Tuesday, February 23, 2010

Traditional versus Genetic Risk Factors

Yesterday, I started reading this GenomeWeb article discussing the utility of genome-wide association studies (GWAS) in testing drug safety. This article largely agreed with my earlier post. In fact, the article mentions the utility of genetic diagnostics for prescribing abacavir (Ziagen, a HIV drug), as described in “The Language of Life.” The article also mentions new studies to determine genetic risk factors for flucloxacillin (an antibiotic) and clozapine (an antipsychotic). In general, this article provides good support for my earlier claim that drug sensitivity is the most exciting area of GWAS research.

However, the article also mentions that scientists may have overestimated the strength of GWAS in predicting risk to diseases such as heart disease and type II diabetes. This slightly contradicts my most recent post where I claim that genetic predictors of type II diabetes are probably “pretty good.” Therefore, I decided it might be worthwhile to reevaluate my claims.
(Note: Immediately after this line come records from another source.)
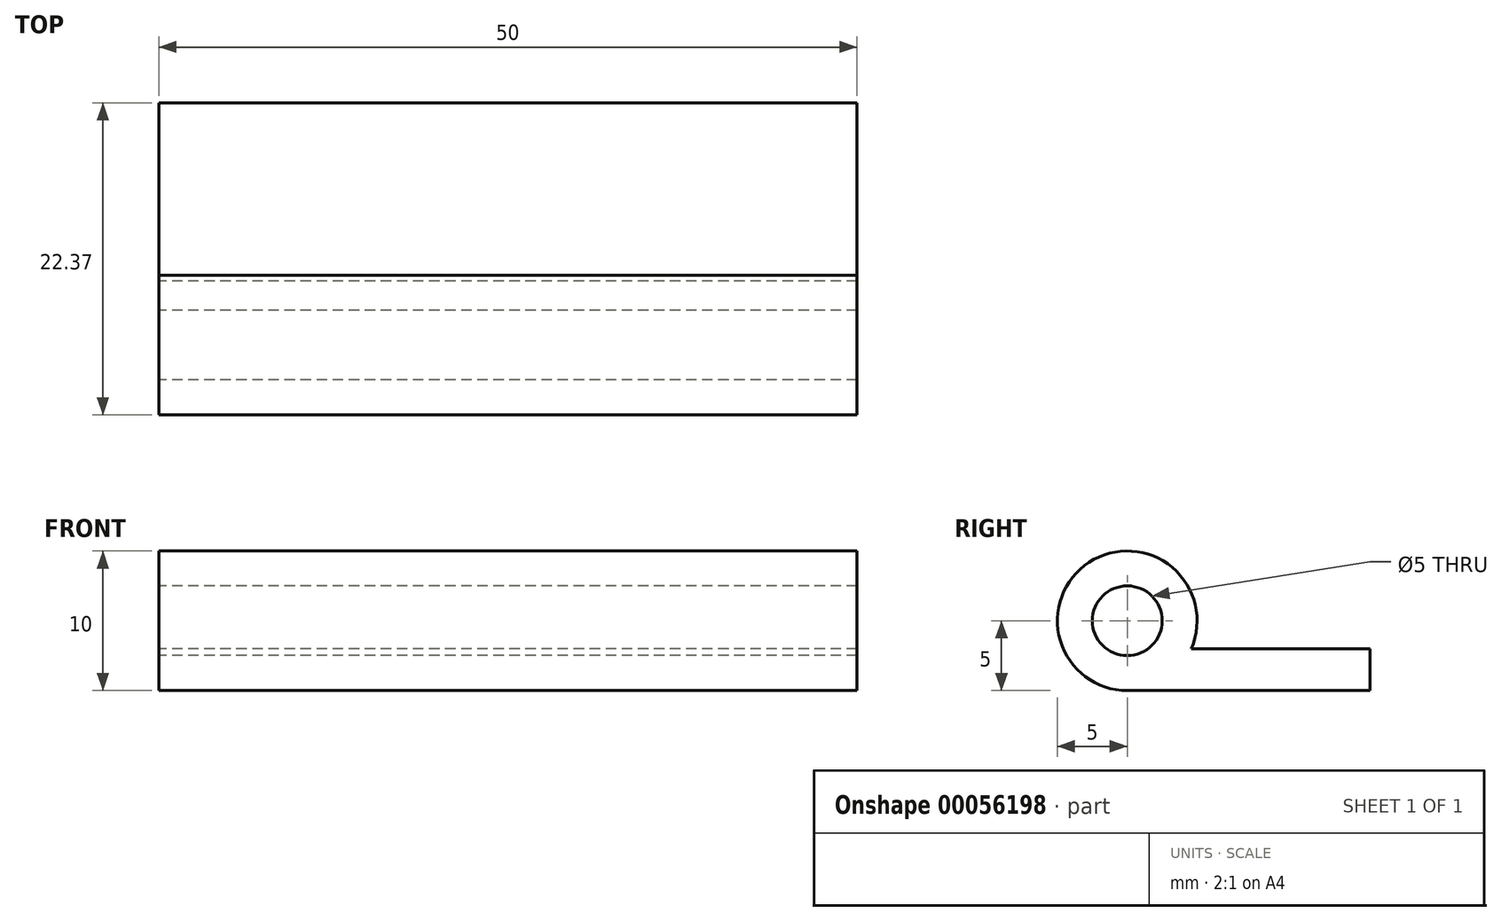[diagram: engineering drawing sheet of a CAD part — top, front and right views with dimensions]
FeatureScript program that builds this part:
annotation { "Feature Type Name" : "Feature", "Feature Type Description" : "" }
export const myFeature = defineFeature(function(context is Context, id is Id, definition is map)
    precondition{}
    {
        {
            var Q0;
            Q0=qCreatedBy(makeId("Right.planeOp"),FACE);
            var sketch = newSketch(context, id + "F0", { "sketchPlane" : qUnion([Q0])});
            skArc(sketch, "E0", {"start": v(4.58, -2) * mm, "mid": v(-2.74, 4.18) * mm, "end": v(0, -5) * mm});
            skLineSegment(sketch, "E1.bottom", {"start": v(0, -5) * mm, "end": v(17.37, -5) * mm});
            skLineSegment(sketch, "E1.top", {"start": v(4.58, -2) * mm, "end": v(17.37, -2) * mm});
            skLineSegment(sketch, "E1.right", {"start": v(17.37, -5) * mm, "end": v(17.37, -2) * mm});
            skCircle(sketch, "E2", {"center": v(0, 0) * mm, "radius": 2.5 * mm});
            skSolve(sketch);
        }
        {
            var Q0;
            Q0=makeQuery(id+"F0.imprint","IMPRINT",FACE,{"disambiguationData":[TD([[makeQuery(id+"F0.imprint","IMPRINT",EDGE,{"derivedFrom":sQuery(id+"F0.wireOp",EDGE,"E0")}),1.0]])]});
            extrude(context, id + "F1", {"entities" : qUnion([Q0]), "depth" : 50 * mm});
        }
    });
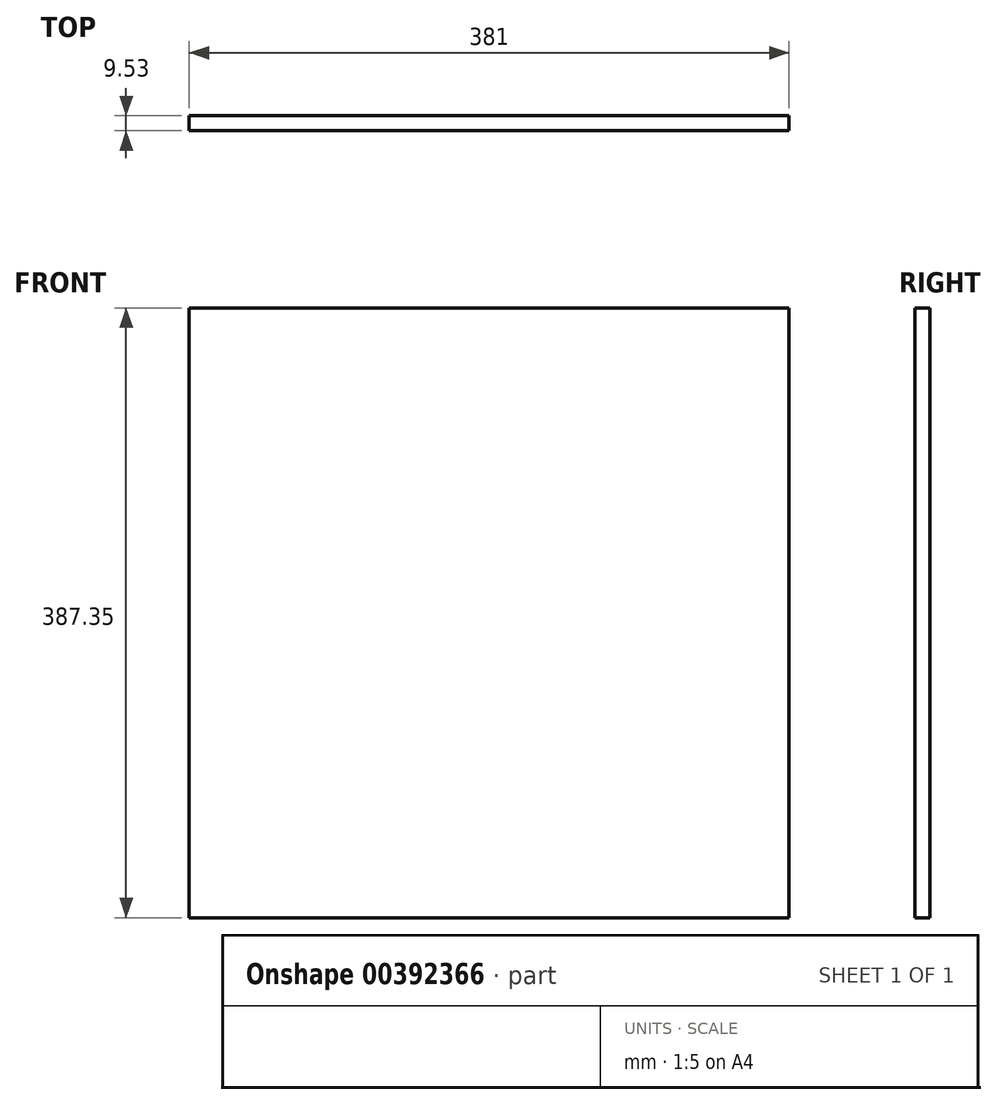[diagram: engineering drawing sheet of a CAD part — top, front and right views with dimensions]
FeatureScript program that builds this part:
annotation { "Feature Type Name" : "Feature", "Feature Type Description" : "" }
export const myFeature = defineFeature(function(context is Context, id is Id, definition is map)
    precondition{}
    {
        {
            var Q0;
            Q0=qCreatedBy(makeId("Front.planeOp"),FACE);
            var sketch = newSketch(context, id + "F0", { "sketchPlane" : qUnion([Q0])});
            skLineSegment(sketch, "E0.bottom", {"start": v(-190.5, 0) * mm, "end": v(190.5, 0) * mm});
            skLineSegment(sketch, "E0.top", {"start": v(-190.5, -387.35) * mm, "end": v(190.5, -387.35) * mm});
            skLineSegment(sketch, "E0.left", {"start": v(-190.5, 0) * mm, "end": v(-190.5, -387.35) * mm});
            skLineSegment(sketch, "E0.right", {"start": v(190.5, 0) * mm, "end": v(190.5, -387.35) * mm});
            skSolve(sketch);
        }
        {
            var Q0;
            Q0=makeQuery(id+"F0.imprint","IMPRINT",FACE,{"disambiguationData":[TD([[makeQuery(id+"F0.imprint","IMPRINT",EDGE,{"derivedFrom":sQuery(id+"F0.wireOp",EDGE,"E0.bottom")}),-1.0]])]});
            extrude(context, id + "F1", {"entities" : qUnion([Q0]), "depth" : 9.52 * mm});
        }
    });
I think the recent type II diabetes study is well designed, and I was surprised by the results. The authors calculate multiple models for traditional (e.g. age, sex, family history, waist circumference, body mass index, smoking behavior, cholesterol levels) and genetic risk factors. They found that traditional models identified onset of type II diabetes with a 20-30% success rate (at 5% false positive rate), while the gene-based model had only about a 6.5% success rate (at 5% false positive rate). The GenomeWeb article also mentions an interview with the senior director of research at 23andMe (a genetic diagnostic company), who claims that some rare variants may impart especially high risk to certain individuals and genetic tests should therefore complement risk assessment using traditional risk factors. Readers should also take a look at Web Table B of the diabetes study, which calculates predictive power of individual variants. For example, TCF7L2 had one of the strongest associations with type II diabetes in the GWAS Catalog, and this gene did in fact have a significantly higher rate of incidence for diabetes for individuals with a certain set of variants. However, the risk of developing diabetes only increased from 5.4% to 8.6%. Therefore, I think these time consuming diagnostic studies (lasting 10+ years) are unfortunately essential to determine the practicality of genetic tests for diseases whose genetic basis is either complex or unclear.
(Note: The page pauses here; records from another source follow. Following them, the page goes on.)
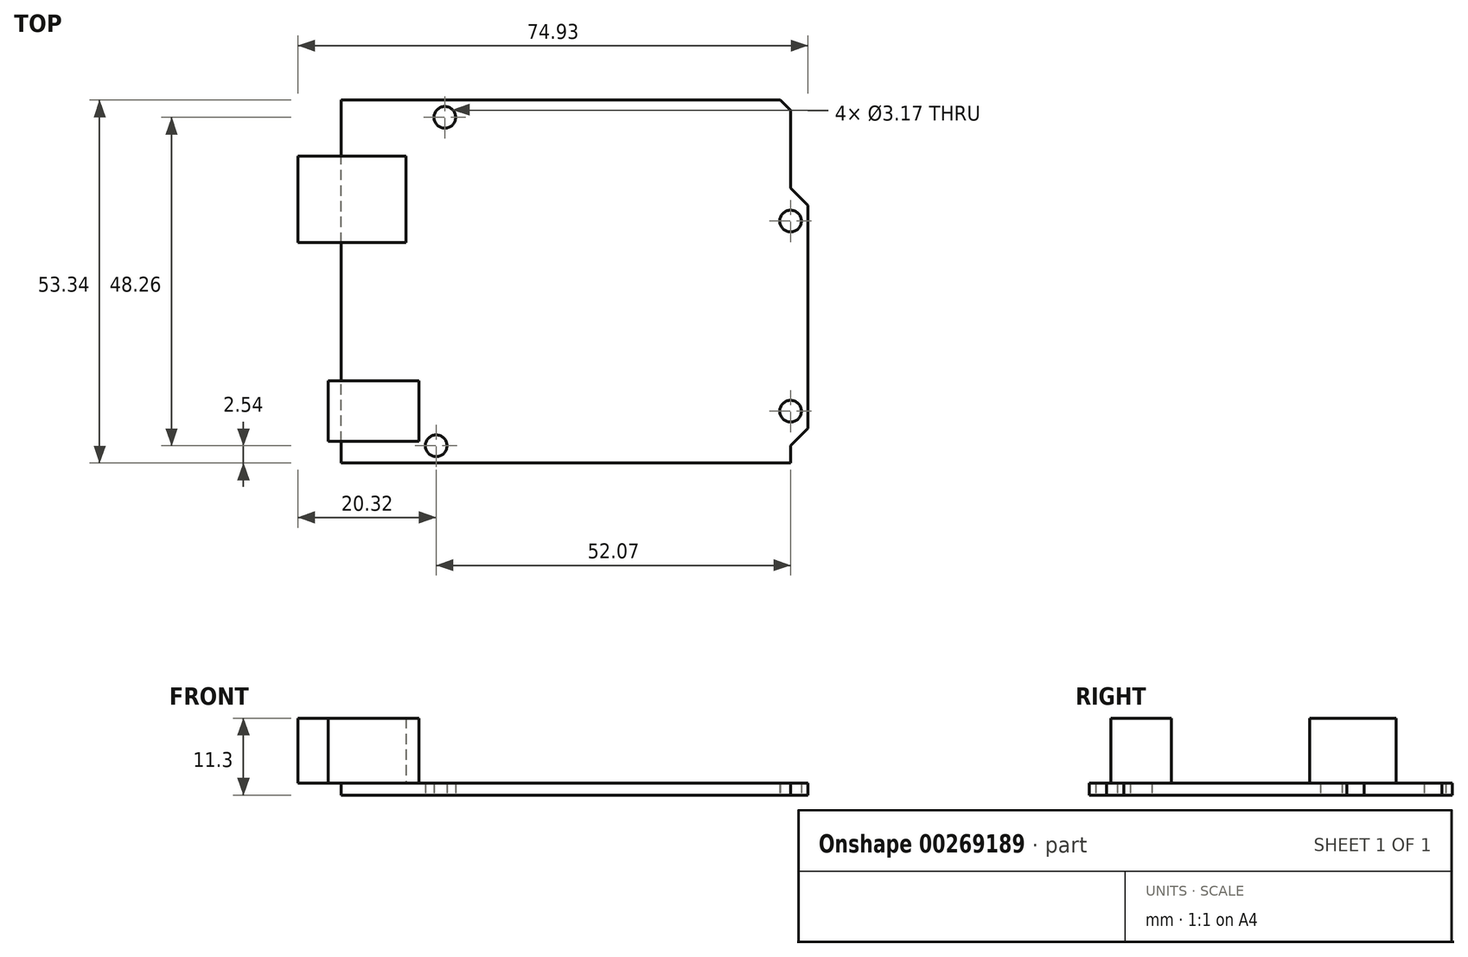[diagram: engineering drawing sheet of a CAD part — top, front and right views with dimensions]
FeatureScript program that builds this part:
annotation { "Feature Type Name" : "Feature", "Feature Type Description" : "" }
export const myFeature = defineFeature(function(context is Context, id is Id, definition is map)
    precondition{}
    {
        {
            var Q0;
            Q0=qCreatedBy(makeId("Top.planeOp"),FACE);
            var sketch = newSketch(context, id + "F0", { "sketchPlane" : qUnion([Q0])});
            skLineSegment(sketch, "E0", {"start": v(0, 0) * mm, "end": v(0, 53.34) * mm});
            skLineSegment(sketch, "E1", {"start": v(0, 0) * mm, "end": v(66.04, 0) * mm});
            skLineSegment(sketch, "E2", {"start": v(66.04, 0) * mm, "end": v(66.04, 2.54) * mm});
            skLineSegment(sketch, "E3", {"start": v(66.04, 2.54) * mm, "end": v(68.58, 5.08) * mm});
            skLineSegment(sketch, "E4", {"start": v(68.58, 5.08) * mm, "end": v(68.58, 37.85) * mm});
            skLineSegment(sketch, "E5", {"start": v(66.04, 40.39) * mm, "end": v(68.58, 37.85) * mm});
            skLineSegment(sketch, "E6", {"start": v(66.04, 40.39) * mm, "end": v(66.04, 51.82) * mm});
            skLineSegment(sketch, "E7", {"start": v(0, 53.34) * mm, "end": v(64.52, 53.34) * mm});
            skLineSegment(sketch, "E8", {"start": v(66.04, 51.82) * mm, "end": v(64.52, 53.34) * mm});
            skLineSegment(sketch, "E9", {"start": v(68.58, 7.62) * mm, "end": v(66.04, 7.62) * mm});
            skCircle(sketch, "E10", {"center": v(66.04, 7.62) * mm, "radius": 1.59 * mm});
            skCircle(sketch, "E11", {"center": v(13.97, 2.54) * mm, "radius": 1.59 * mm});
            skLineSegment(sketch, "E12", {"start": v(13.65, 50.8) * mm, "end": v(15.24, 50.8) * mm});
            skCircle(sketch, "E13", {"center": v(15.24, 50.8) * mm, "radius": 1.59 * mm});
            skLineSegment(sketch, "E14", {"start": v(66.04, 0) * mm, "end": v(66.04, 35.56) * mm});
            skCircle(sketch, "E15", {"center": v(66.04, 35.56) * mm, "radius": 1.59 * mm});
            skSolve(sketch);
        }
        {
            var Q0;
            Q0=qSketchRegion(id+"F0",true);
            extrude(context, id + "F1", {"entities" : qUnion([Q0]), "depth" : 1.78 * mm});
        }
        {
            var Q0;
            Q0=makeQuery(id+"F1.opExtrude","CAP_FACE",FACE,{"disambiguationData":[OSD([sQuery(id+"F0.wireOp",EDGE,"E0"),sQuery(id+"F0.wireOp",EDGE,"E1"),sQuery(id+"F0.wireOp",EDGE,"E3"),sQuery(id+"F0.wireOp",EDGE,"E4"),sQuery(id+"F0.wireOp",EDGE,"E5"),sQuery(id+"F0.wireOp",EDGE,"E6"),sQuery(id+"F0.wireOp",EDGE,"E7"),sQuery(id+"F0.wireOp",EDGE,"E8"),sQuery(id+"F0.wireOp",EDGE,"E10"),sQuery(id+"F0.wireOp",EDGE,"E11"),sQuery(id+"F0.wireOp",EDGE,"E13"),sQuery(id+"F0.wireOp",EDGE,"E14"),sQuery(id+"F0.wireOp",EDGE,"E15")])],"isStart":false});
            var sketch = newSketch(context, id + "F2", { "sketchPlane" : qUnion([Q0])});
            skLineSegment(sketch, "E16", {"start": v(9.53, 32.39) * mm, "end": v(0, 32.39) * mm});
            skLineSegment(sketch, "E17", {"start": v(9.53, 32.39) * mm, "end": v(9.53, 45.09) * mm});
            skLineSegment(sketch, "E18", {"start": v(9.53, 45.09) * mm, "end": v(-6.35, 45.09) * mm});
            skLineSegment(sketch, "E19", {"start": v(0, 32.39) * mm, "end": v(-6.35, 32.39) * mm});
            skLineSegment(sketch, "E20", {"start": v(-6.35, 32.39) * mm, "end": v(-6.35, 45.09) * mm});
            skLineSegment(sketch, "E21", {"start": v(11.43, 3.18) * mm, "end": v(0, 3.17) * mm});
            skLineSegment(sketch, "E22", {"start": v(11.43, 3.17) * mm, "end": v(11.43, 12.06) * mm});
            skLineSegment(sketch, "E23", {"start": v(11.43, 12.06) * mm, "end": v(-1.9, 12.06) * mm});
            skLineSegment(sketch, "E24", {"start": v(0, 3.18) * mm, "end": v(-1.9, 3.18) * mm});
            skLineSegment(sketch, "E25", {"start": v(-1.9, 3.18) * mm, "end": v(-1.9, 12.06) * mm});
            skSolve(sketch);
        }
        {
            var Q0;
            Q0=qSketchRegion(id+"F2",true);
            extrude(context, id + "F3", {"entities" : qUnion([Q0]), "operationType" : NewBodyOperationType.ADD, "depth" : 9.52 * mm});
        }
    });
On the other hand, I don’t think the results of the heart disease study are very surprising. After checking the GWAS Catalog for genetic associations with myocardial infarction and stroke (the diseases examined in the study), I only found a small amount of information on these diseases. There was only one study on myocardial infarction, which only had one significant variant (rs10757278-G, p-value = 1 x 10-20), and two studies on stroke with weak associations (p-values between 9 x 10-6 and 1 x 10-9) and no overlapping associations between the two studies. The heart disease study also used a gene model with 101 variants, which is much larger than the number of significant associations listed in the GWAS catalog (unless the authors considered diseases not explicitly described in the abstract). Unlike the diabetes study, the authors did not provide a table describing how accurately individual variants could predict the onset of heart disease.

Of course, genetic models could improve when novel variants are discovered and/or better models for complex diseases are developed. I also think genetic models would naturally be more accurate for simple diseases that are associated with mutations in single gene. In the meantime, I think consumers need to currently interpret genetic risk factors for complex diseases with a grain of salt, but I think it is still worth getting excited about using genomic tools to predict novel drug targets and discover genetic sensitivities to drugs that are currently on the market or in clinical trials.